Lead the Charge

About 25 years ago, we were looking at ways to reduce the mercury that was falling out of the sky and into our lakes and streams. What we found out was that batteries were contributing more than anyone else combined. The contribution from municipal solid waste was many times greater than the next biggest (coal fired plants), and batteries contributed the majority of the mercury to municipal solid waste. Battery manufacturers were using 56% of the mercury consumed by the United States. The low-hanging fruit was definitely batteries, to be followed by coal burning, and then lighting industry reduction efforts.

The battery manufacturers went to work. They needed mercury (and lead) in the zinc amalgam that was used in batteries to fight galvanic corrosion. Otherwise, the battery tends to eat itself. You may be asking, "But Bob, what the heck is an amalgam?" Let's take a side route here for a minute because this is an important concept: When metal alloys include mercury, they don’t melt everything together in a smelter like with other alloys. They just dissolve powdered metals in liquid mercury. "Silver" dental fillings are a blend of powdered metals mixed into an equal amount of mercury. It remains fairly stable for something that is 50% mercury, but not without some slight leakage. People with these fillings die with more mercury in their kidney and brain tissues than people without them, and children with dental amalgam fillings have a higher concentration of mercury in their urine. Our country’s crematories release an estimated 19,000 pounds of mercury per year by burning humans with dental amalgams. I’m not saying that it is the only source – my mother used to put a solution of 25% mercury on my boo-boos (Mercurochrome) – this mercury is coming from somewhere, and it correlates well with dental amalgam use.

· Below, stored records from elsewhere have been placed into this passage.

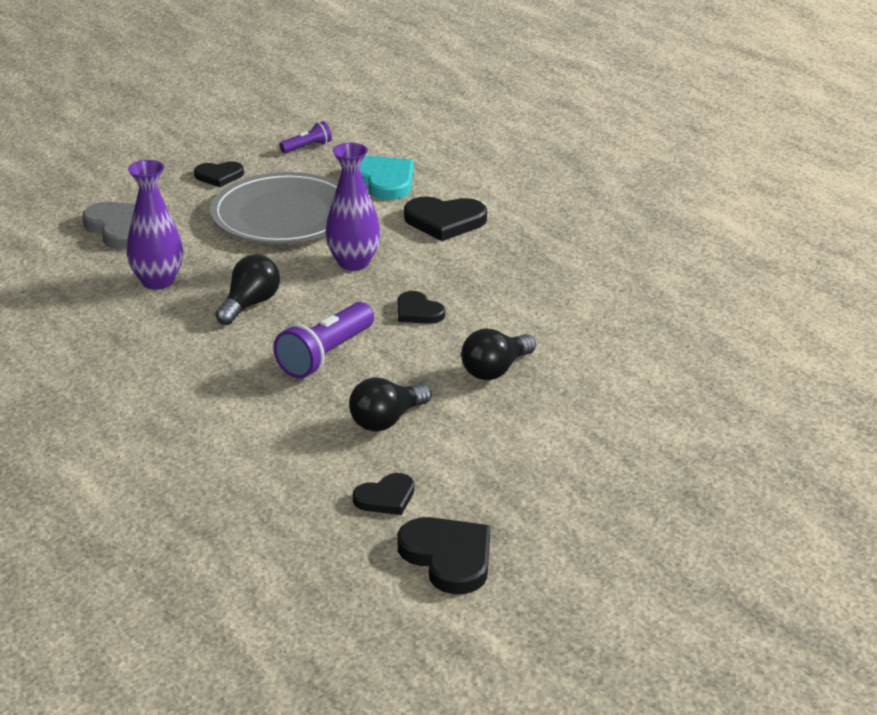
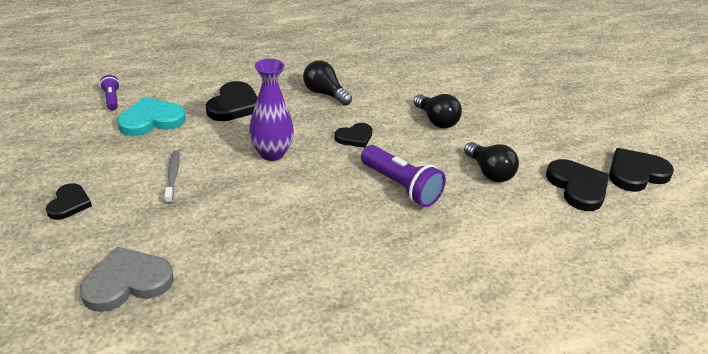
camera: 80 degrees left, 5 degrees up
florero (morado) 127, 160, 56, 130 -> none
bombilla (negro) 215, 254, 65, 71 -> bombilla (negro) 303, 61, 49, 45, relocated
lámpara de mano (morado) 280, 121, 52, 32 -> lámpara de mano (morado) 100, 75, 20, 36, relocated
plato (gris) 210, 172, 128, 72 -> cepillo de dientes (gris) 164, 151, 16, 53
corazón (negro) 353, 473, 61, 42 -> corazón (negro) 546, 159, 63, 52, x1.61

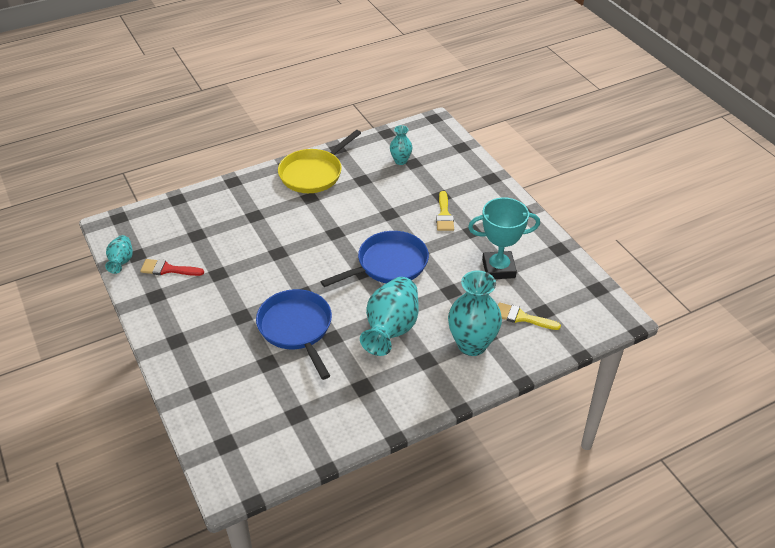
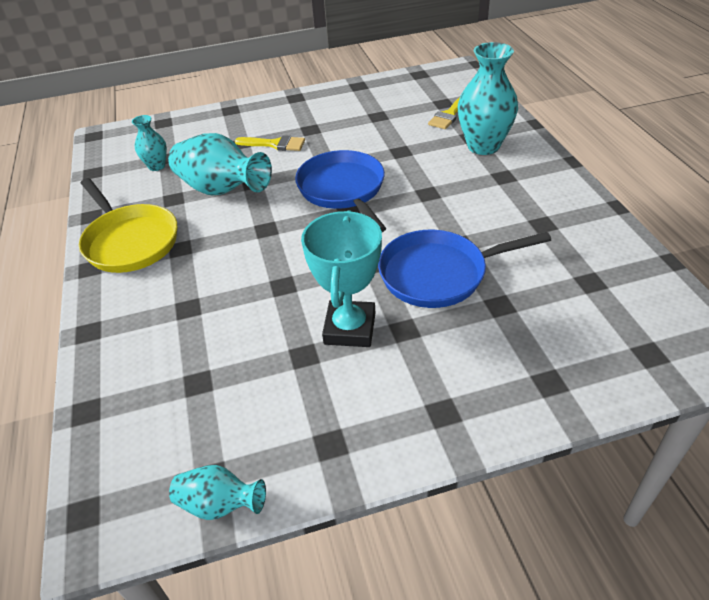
camera: 75 degrees left, 0 degrees up
pincel (rojo) 140, 259, 64, 17 -> none
florero (turquesa) 360, 277, 59, 79 -> florero (turquesa) 168, 133, 104, 62, relocated
trofeo (turquesa) 468, 198, 72, 81 -> trofeo (turquesa) 301, 210, 81, 137, relocated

The effect of mercury on nerve tissue has been demonstrated in laboratory observations.

We know from this and studies like it that mercury isn't very good for you.

In the early 90's, we assessed our progress. Although US manufacturers had drastically reduced mercury in batteries, it just wasn't enough. The contribution from municipal solid waste was still six times greater than the next biggest (coal fired plants), and batteries still contributed 35% of the mercury to municipal solid waste (21% of all emission sources). Where could it be coming from? The Massachusetts Department of Environmental Protection speculated in their Report that foreign imports were responsible for 82% to 94% of the mercury in the battery waste stream in the United States, "…because many foreign manufactures may not have reduced the mercury content of their batteries to the same degree as U.S. firms".

The battery manufacturers were forced to come up with a solution or be regulated as hazardous or universal waste; one of the first product stewardship initiatives in the U.S. Their solution was to commit to continually reduce added mercury in alkaline and heavy duty batteries and develop a collection and recycling programs for batteries that have sufficient intrinsic value to make recycling cost-effective.

We’ve come a long way from D-cell batteries with 10 grams of mercury (if 4 mg can contaminate 7000 gallons of water, then 10 grams would contaminate 17.5 million gallons) to where we are today, but I still wince when municipalities encourage residents to "throw alkaline and heavy duty cells out with the regular trash":

  1. We buy an awful lot of toys and electronic devices with batteries included – they aren't usually made here where it's regulated.
  2. The regulation never really got to the lead component of the amalgam, so batteries could still be sold with enough lead to make them hazardous waste, even if all of the mercury is removed.
  3. At best, non-rechargeable batteries are non-hazardous by regulation only. Because the electrolyte material is contained within the cell in a "dry" form, pH of the water that it is dissolved in is indeterminable. That doesn't have anything to do with other measures, like aquatic toxicity.

I wish there was a simple solution. If your household waste is headed for incineration, or energy recovery, or the backyard burn barrel, PLEASE separate the batteries and at least take them to the landfill with the ashes. Batteries contribute 12 times the mercury to the environment through combustion than landfill sources.